Short task:
Reproduce the Māori land block history word for word, starting at "8.2.2.8 Taumatawahine" and running up to and including "Limited and B.W.".

8.2.2.8 Taumatawahine

This block was investigated by the Native Land Court on 31 July 1883, and on 2 August 1883 it was awarded to Mita Whakatau and four others. The block was amalgamated into the Whakapoi block in January 1970 and became known as Whakapoi no 2. Seven other blocks were amalgamated at the same time, including Oteao no 4B. Whakapoi no. 2 was then vested in a section 438 trust. On 16 February 1972, the whole block 373 acres 0 rods and 26 perches was sold by the Māori Trustee Office to Dalgety New Zealand, Kapowai Farms Limited and B.W.

& N.A. Readhead (Coromandel minute book 3, pp. 258-259, 272) & (Tulloch, Wai 465 #b1, p.146).

8.2.2.9 Rautawhiri Oteao

The native land court investigated this block in August 1883 and, after hearing evidence from a number of Claimants, the court awarded interests to Arama Whakatau and five others. No restrictions were placed on the block and the new titleholders were charged Court costs of 1 pound. Charles Frederick Oliver purchased Rautawhiri O-te-ao on 22 December 1964. Oliver farmed alongside the block and cleared ragwort from it. At a meeting of owners at Paeroa on 3 September 1964, the owners passed a resolution agreeing to the alienation. Oliver paid 450 pounds for the land to the Māori trustee as the owner’s agent. He also paid outstanding rates on the block of 15 pounds 18s.2d. (Tulloch, Wai 475#b1, pp. 134-136, Coromandel minute book 3, pp.249, 265, 268-270, 328-333, 335-336).

Data section:
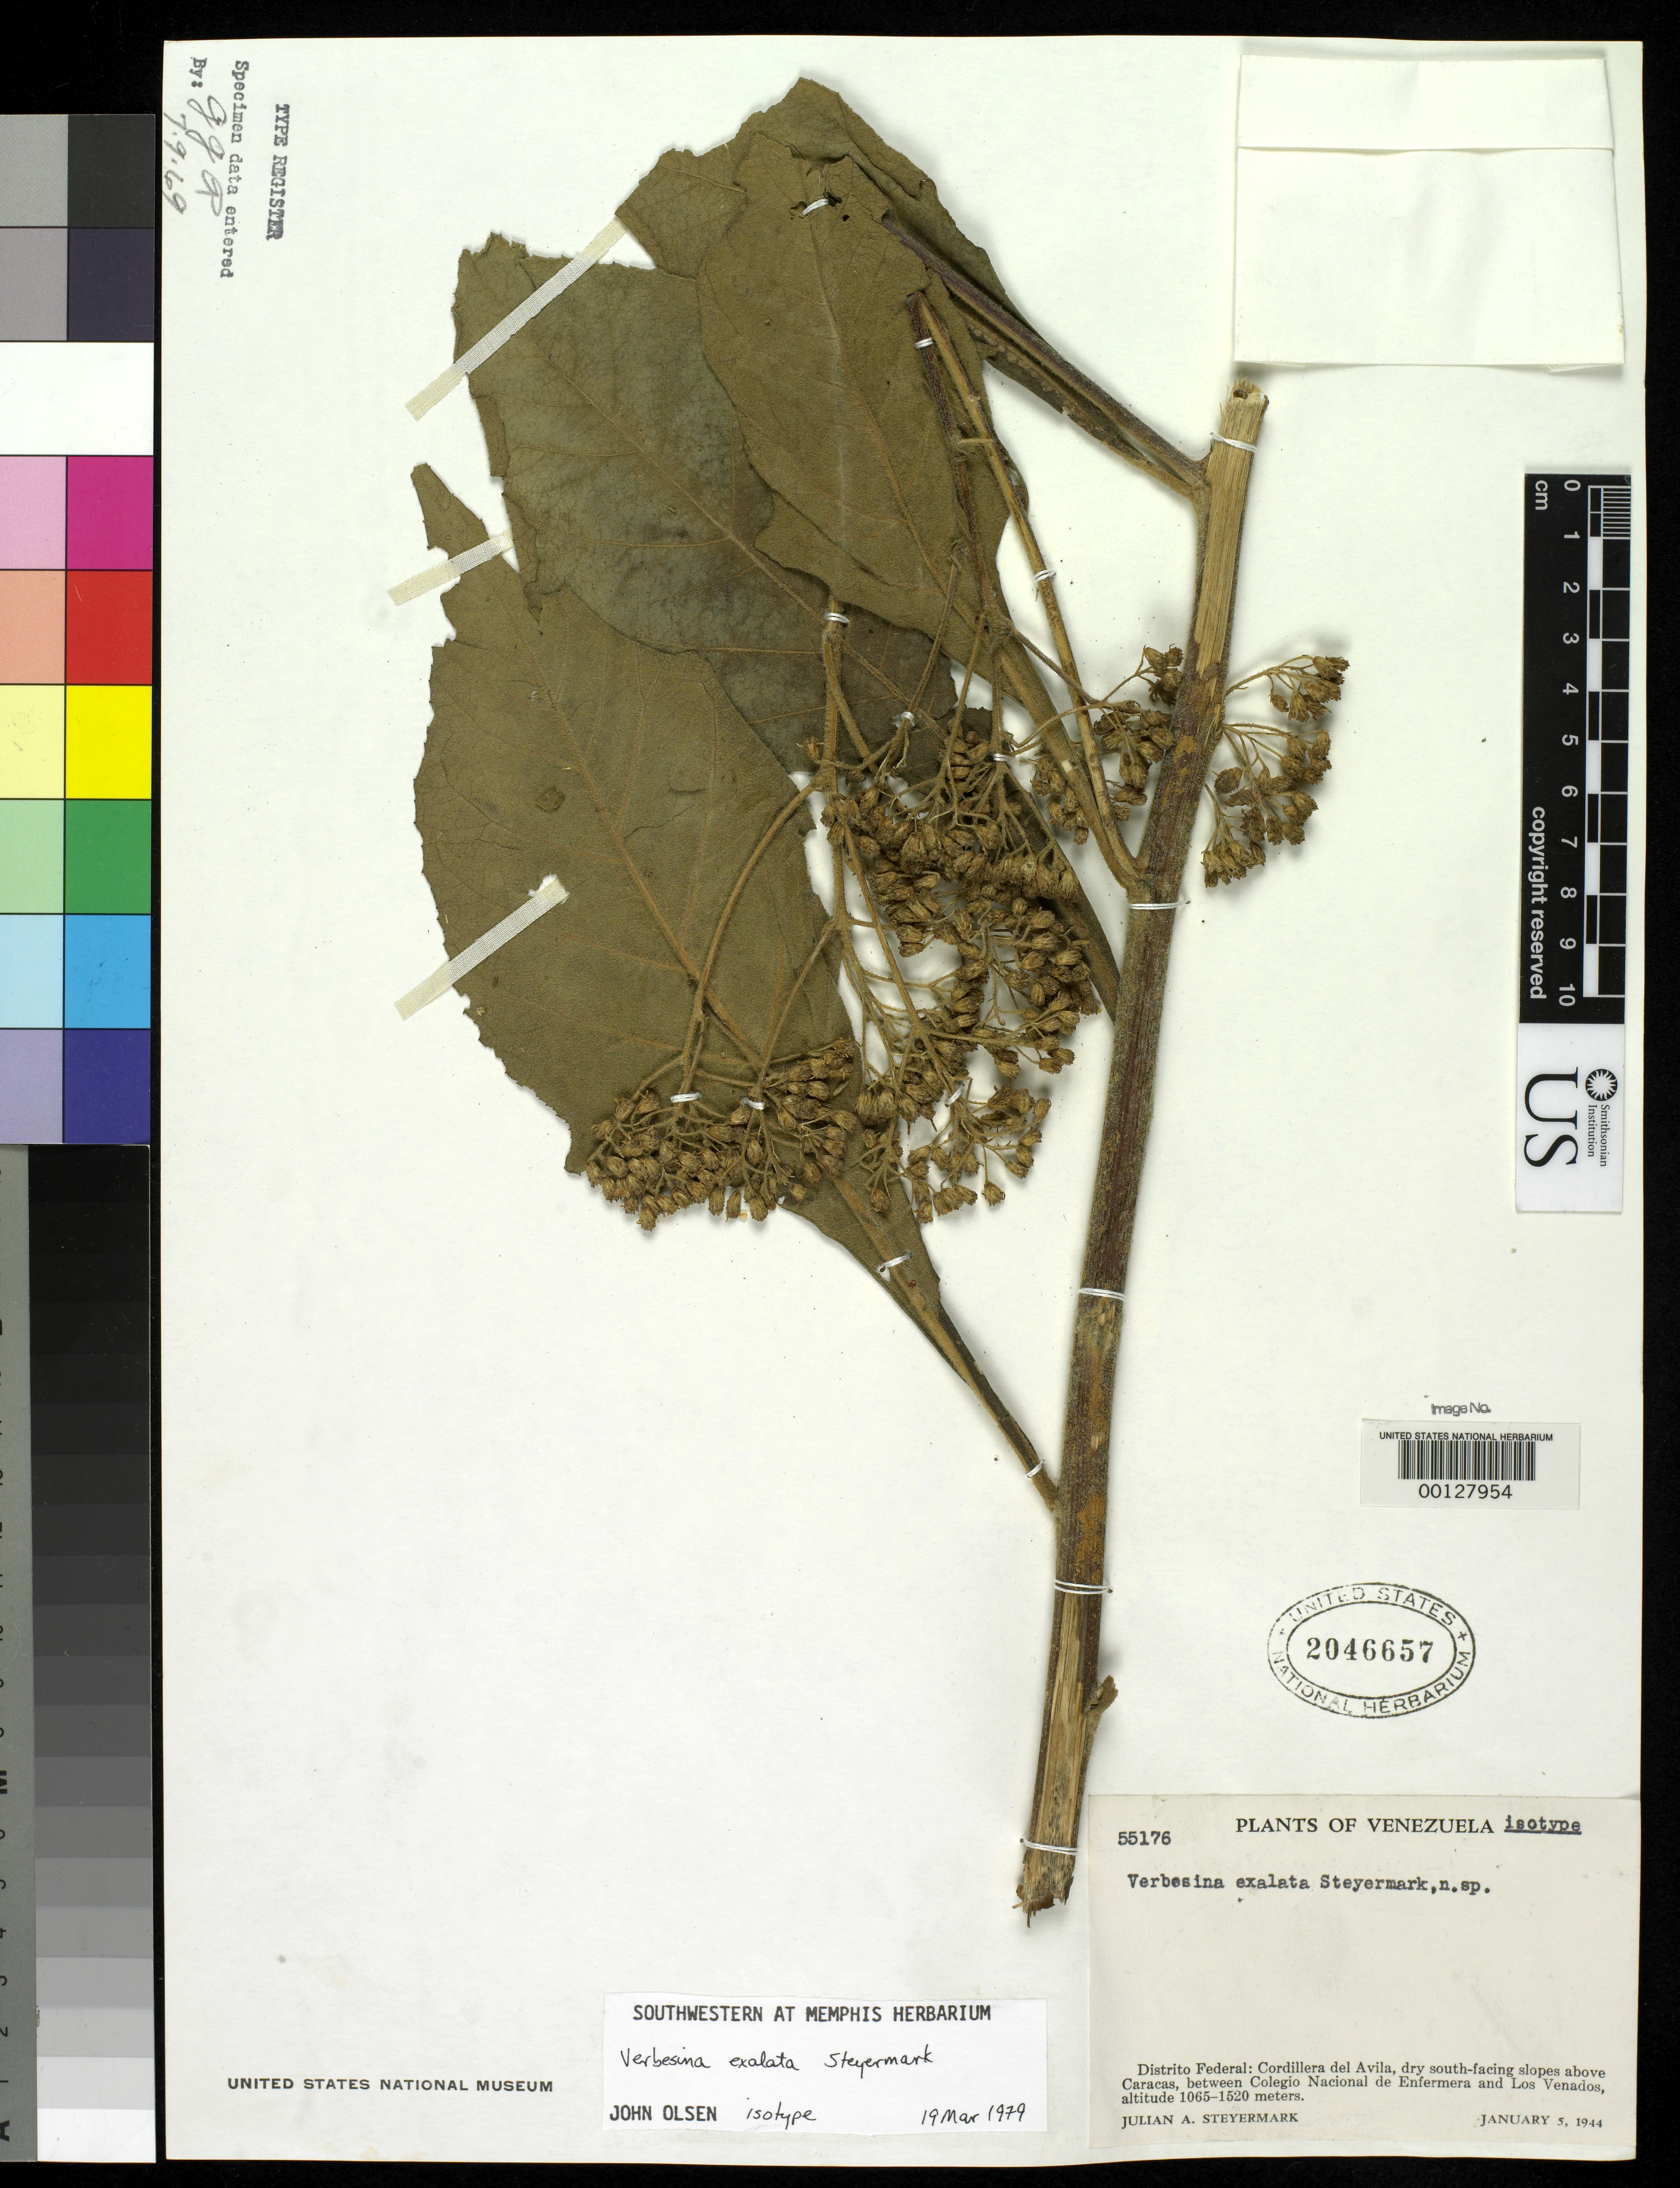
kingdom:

Exercise output:
8.2.2.8 Taumatawahine

This block was investigated by the Native Land Court on 31 July 1883, and on 2 August 1883 it was awarded to Mita Whakatau and four others. The block was amalgamated into the Whakapoi block in January 1970 and became known as Whakapoi no 2. Seven other blocks were amalgamated at the same time, including Oteao no 4B. Whakapoi no. 2 was then vested in a section 438 trust. On 16 February 1972, the whole block 373 acres 0 rods and 26 perches was sold by the Māori Trustee Office to Dalgety New Zealand, Kapowai Farms Limited and B.W.